Transcribe exactly every line from the one containing "### SetAgentId" down to the final line of the listing below, including both, and leave out the rest.

▸ **Excerpted data**:
# # # # # # #
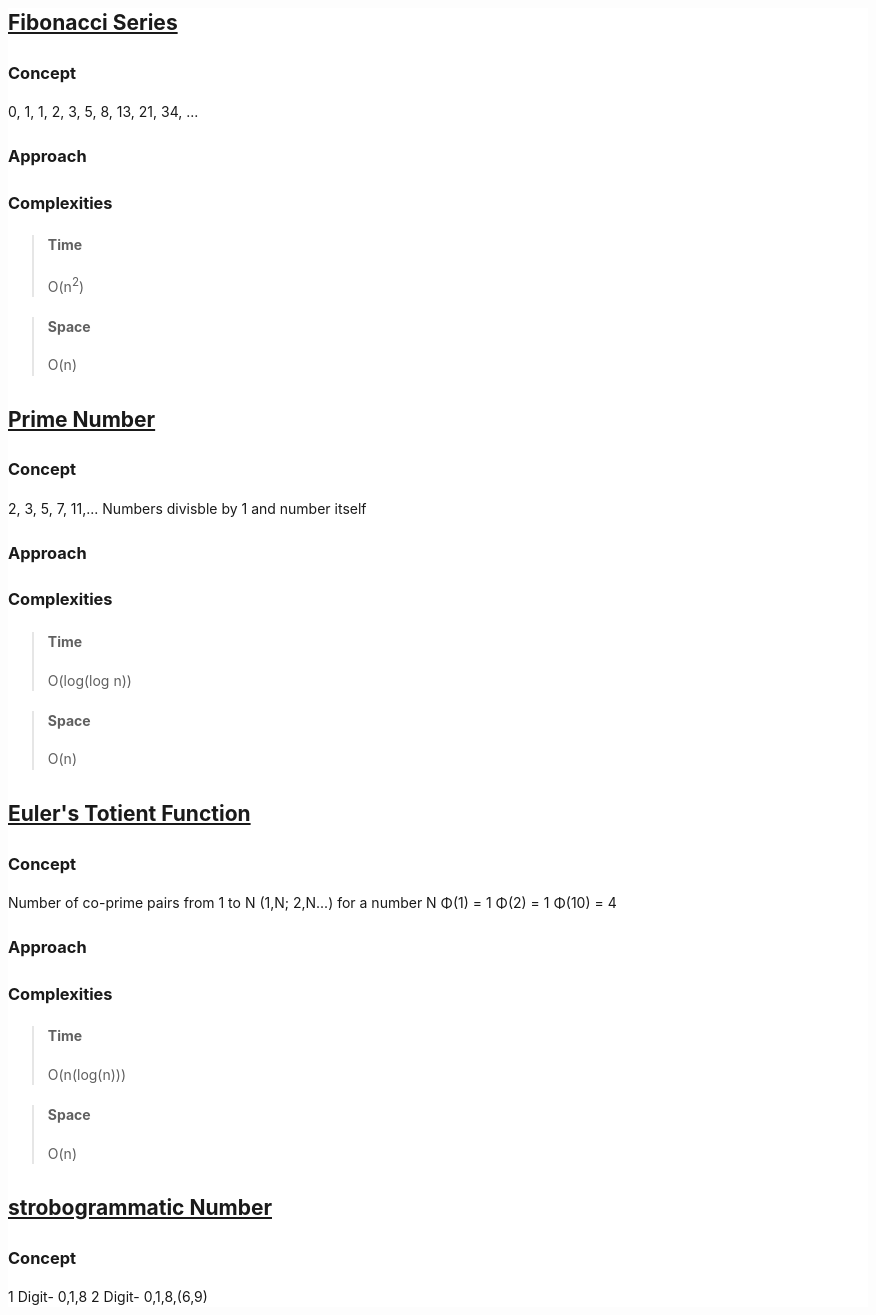 
## [Fibonacci Series](src/Fibonacci.java)
### Concept
0, 1, 1, 2, 3, 5, 8, 13, 21, 34, ...
### Approach
### Complexities
>#### Time
>O(n<sup>2</sup>)

>#### Space
>O(n)

## [Prime Number](src/prime.java)
### Concept
2, 3, 5, 7, 11,...
Numbers divisble by 1 and number itself
### Approach
### Complexities
>#### Time
>O(log(log n))

>#### Space
>O(n)

## [Euler's Totient Function](src/eulers_totient_fnc.java)
### Concept
Number of co-prime pairs from 1 to N (1,N; 2,N...) for a number N
Φ(1) = 1
Φ(2) = 1
Φ(10) = 4
### Approach
### Complexities
>#### Time
>O(n(log(n)))

>#### Space
>O(n)

## [strobogrammatic Number](src/strobogrammatic.java)
### Concept
1 Digit- 0,1,8
2 Digit- 0,1,8,(6,9)
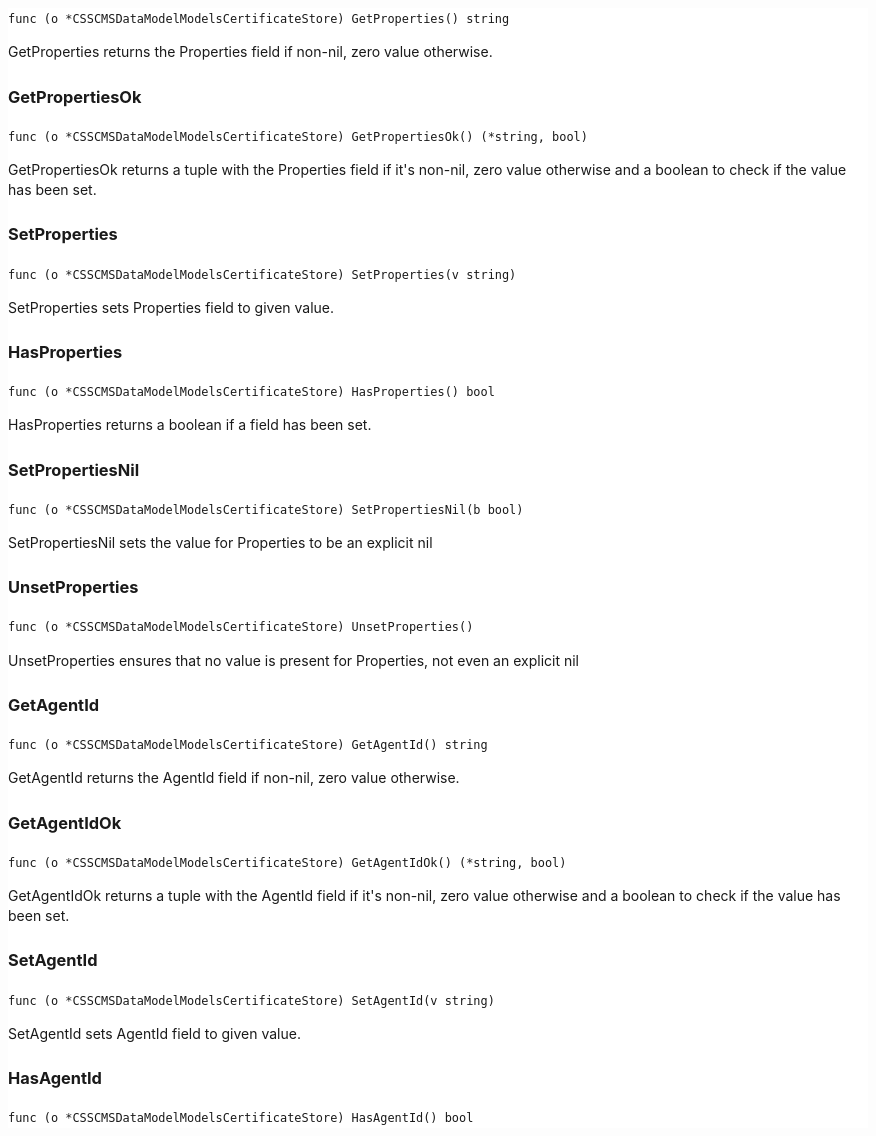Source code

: `func (o *CSSCMSDataModelModelsCertificateStore) GetProperties() string`

GetProperties returns the Properties field if non-nil, zero value otherwise.

### GetPropertiesOk

`func (o *CSSCMSDataModelModelsCertificateStore) GetPropertiesOk() (*string, bool)`

GetPropertiesOk returns a tuple with the Properties field if it's non-nil, zero value otherwise
and a boolean to check if the value has been set.

### SetProperties

`func (o *CSSCMSDataModelModelsCertificateStore) SetProperties(v string)`

SetProperties sets Properties field to given value.

### HasProperties

`func (o *CSSCMSDataModelModelsCertificateStore) HasProperties() bool`

HasProperties returns a boolean if a field has been set.

### SetPropertiesNil

`func (o *CSSCMSDataModelModelsCertificateStore) SetPropertiesNil(b bool)`

 SetPropertiesNil sets the value for Properties to be an explicit nil

### UnsetProperties
`func (o *CSSCMSDataModelModelsCertificateStore) UnsetProperties()`

UnsetProperties ensures that no value is present for Properties, not even an explicit nil
### GetAgentId

`func (o *CSSCMSDataModelModelsCertificateStore) GetAgentId() string`

GetAgentId returns the AgentId field if non-nil, zero value otherwise.

### GetAgentIdOk

`func (o *CSSCMSDataModelModelsCertificateStore) GetAgentIdOk() (*string, bool)`

GetAgentIdOk returns a tuple with the AgentId field if it's non-nil, zero value otherwise
and a boolean to check if the value has been set.

### SetAgentId

`func (o *CSSCMSDataModelModelsCertificateStore) SetAgentId(v string)`

SetAgentId sets AgentId field to given value.

### HasAgentId

`func (o *CSSCMSDataModelModelsCertificateStore) HasAgentId() bool`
# # # # # # #
▸ **Exercise solution**:
### SetAgentId

`func (o *CSSCMSDataModelModelsCertificateStore) SetAgentId(v string)`

SetAgentId sets AgentId field to given value.

### HasAgentId

`func (o *CSSCMSDataModelModelsCertificateStore) HasAgentId() bool`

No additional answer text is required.